There’s a certain classic soft-rock quality to the delivery, feeling far more like a stripped back performance from a heavier band than anything purely folk (as the guitar picking might briefly imply). As the song progresses, the leading voice grips you more and more – moving from delicate and nearly whispered during the introduction, to ultimately passionate and just gritty enough to really present this story-line with genuine heart and struggle.

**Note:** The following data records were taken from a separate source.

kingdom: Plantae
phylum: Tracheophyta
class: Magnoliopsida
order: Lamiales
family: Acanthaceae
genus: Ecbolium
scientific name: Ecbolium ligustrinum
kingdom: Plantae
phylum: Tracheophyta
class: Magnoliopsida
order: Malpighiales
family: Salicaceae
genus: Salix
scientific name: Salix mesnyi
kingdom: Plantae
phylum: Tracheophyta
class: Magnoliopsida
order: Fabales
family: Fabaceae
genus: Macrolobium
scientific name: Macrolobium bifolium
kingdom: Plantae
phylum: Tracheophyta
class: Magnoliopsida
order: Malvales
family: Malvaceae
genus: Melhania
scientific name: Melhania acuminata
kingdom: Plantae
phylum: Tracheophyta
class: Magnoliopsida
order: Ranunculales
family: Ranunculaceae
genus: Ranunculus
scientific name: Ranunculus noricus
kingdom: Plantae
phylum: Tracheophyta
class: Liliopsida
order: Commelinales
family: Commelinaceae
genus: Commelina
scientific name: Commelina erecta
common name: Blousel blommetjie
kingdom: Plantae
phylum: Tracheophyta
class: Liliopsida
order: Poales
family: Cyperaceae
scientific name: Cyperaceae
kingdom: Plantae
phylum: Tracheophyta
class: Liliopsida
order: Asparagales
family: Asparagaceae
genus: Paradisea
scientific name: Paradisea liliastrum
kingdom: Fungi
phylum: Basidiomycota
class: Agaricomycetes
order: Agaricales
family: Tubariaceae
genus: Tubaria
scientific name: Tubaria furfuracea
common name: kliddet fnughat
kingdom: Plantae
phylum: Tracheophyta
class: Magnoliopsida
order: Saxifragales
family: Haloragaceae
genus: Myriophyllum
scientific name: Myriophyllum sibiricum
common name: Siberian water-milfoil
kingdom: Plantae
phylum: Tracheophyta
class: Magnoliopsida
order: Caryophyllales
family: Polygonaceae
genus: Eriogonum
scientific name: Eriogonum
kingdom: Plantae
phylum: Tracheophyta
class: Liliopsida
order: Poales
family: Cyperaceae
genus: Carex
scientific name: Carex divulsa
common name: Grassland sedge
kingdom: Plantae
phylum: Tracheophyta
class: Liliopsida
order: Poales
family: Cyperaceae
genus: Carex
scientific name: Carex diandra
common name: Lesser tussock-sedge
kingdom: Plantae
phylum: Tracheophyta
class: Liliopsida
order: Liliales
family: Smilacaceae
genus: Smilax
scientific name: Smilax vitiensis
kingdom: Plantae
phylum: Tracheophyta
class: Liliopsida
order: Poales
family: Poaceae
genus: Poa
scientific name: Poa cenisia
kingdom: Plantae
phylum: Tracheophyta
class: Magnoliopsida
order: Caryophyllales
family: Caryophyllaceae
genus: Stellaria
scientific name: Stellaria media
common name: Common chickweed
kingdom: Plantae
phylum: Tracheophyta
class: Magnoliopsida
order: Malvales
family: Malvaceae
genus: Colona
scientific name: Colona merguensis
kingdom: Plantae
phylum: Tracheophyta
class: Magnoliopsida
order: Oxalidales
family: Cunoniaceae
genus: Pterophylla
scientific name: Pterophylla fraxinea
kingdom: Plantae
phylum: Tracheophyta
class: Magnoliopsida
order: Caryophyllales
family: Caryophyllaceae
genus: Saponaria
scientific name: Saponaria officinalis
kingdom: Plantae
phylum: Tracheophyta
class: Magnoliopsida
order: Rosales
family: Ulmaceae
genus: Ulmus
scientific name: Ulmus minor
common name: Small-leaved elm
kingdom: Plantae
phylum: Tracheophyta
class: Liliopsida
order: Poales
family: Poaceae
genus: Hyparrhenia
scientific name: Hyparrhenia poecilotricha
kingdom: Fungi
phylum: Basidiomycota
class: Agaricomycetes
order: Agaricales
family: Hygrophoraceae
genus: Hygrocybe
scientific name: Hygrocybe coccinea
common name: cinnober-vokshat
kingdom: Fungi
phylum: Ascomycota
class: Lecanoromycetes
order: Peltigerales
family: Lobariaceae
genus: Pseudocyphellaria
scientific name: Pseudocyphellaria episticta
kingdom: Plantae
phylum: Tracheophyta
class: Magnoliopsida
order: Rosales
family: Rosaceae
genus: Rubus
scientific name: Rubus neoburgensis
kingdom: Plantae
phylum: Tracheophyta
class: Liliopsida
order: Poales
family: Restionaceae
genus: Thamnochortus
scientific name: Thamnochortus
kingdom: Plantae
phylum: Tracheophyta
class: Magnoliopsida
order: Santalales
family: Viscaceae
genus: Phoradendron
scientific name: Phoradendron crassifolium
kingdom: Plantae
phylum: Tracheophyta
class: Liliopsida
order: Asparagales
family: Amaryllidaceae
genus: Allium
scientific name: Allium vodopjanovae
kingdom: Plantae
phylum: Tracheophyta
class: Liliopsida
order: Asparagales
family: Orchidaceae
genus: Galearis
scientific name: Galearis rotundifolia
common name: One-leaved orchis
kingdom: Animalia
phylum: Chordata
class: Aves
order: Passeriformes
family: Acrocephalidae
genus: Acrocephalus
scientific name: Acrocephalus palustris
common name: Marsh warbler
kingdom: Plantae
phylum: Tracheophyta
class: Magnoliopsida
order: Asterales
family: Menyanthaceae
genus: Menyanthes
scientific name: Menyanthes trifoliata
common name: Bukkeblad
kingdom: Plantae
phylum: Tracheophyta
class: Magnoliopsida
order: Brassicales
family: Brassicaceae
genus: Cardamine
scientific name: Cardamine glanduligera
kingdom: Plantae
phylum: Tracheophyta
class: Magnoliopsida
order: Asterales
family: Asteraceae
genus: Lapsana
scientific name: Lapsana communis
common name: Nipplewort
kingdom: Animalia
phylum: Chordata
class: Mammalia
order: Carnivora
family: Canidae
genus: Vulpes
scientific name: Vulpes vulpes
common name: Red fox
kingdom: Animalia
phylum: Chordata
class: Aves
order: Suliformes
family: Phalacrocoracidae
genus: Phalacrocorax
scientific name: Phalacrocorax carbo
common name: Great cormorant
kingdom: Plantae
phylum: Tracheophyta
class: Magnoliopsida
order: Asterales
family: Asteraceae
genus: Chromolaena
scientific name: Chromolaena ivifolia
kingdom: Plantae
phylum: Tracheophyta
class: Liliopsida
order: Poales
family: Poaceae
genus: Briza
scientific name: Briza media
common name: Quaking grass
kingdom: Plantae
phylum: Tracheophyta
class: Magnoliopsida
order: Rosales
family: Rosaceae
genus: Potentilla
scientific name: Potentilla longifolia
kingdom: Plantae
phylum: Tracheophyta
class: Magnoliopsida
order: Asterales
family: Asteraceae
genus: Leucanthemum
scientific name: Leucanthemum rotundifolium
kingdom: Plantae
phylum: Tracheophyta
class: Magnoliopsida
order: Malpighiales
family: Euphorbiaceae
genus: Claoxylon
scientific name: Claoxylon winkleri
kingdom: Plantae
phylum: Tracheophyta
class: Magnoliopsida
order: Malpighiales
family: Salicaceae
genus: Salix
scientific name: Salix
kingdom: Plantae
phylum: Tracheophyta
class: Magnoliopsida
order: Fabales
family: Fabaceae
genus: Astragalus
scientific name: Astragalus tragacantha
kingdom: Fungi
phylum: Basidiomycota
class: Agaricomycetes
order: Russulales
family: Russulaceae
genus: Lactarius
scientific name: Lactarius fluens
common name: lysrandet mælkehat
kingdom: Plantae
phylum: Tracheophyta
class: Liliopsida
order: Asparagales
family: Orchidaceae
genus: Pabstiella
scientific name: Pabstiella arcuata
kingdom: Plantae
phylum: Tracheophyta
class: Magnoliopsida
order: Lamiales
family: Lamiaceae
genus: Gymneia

The Trap is a beautiful song, poetic and personal in precisely the kind of way that tends to reach out and draw over the deep thinking music fans for a moment of absolute isolation and escapism. The word classic came to mind as the performance is mildly reminiscent of rock breakdowns from the nineties – the MTV Unplugged days that hit hard for their emotional and honest auras. While The Trap does indeed build and build, every stylistic choice makes perfect sense in terms of the progressing story-line – subtle hints of evolution help really drive home the concept and the impact of this on the singer or central character.
This is, ultimately, a powerful and a quite stunning piece of writing and performance, that builds up and falls away gorgeously. The rest of the album appeals all the more so for the purity and realness offered up here.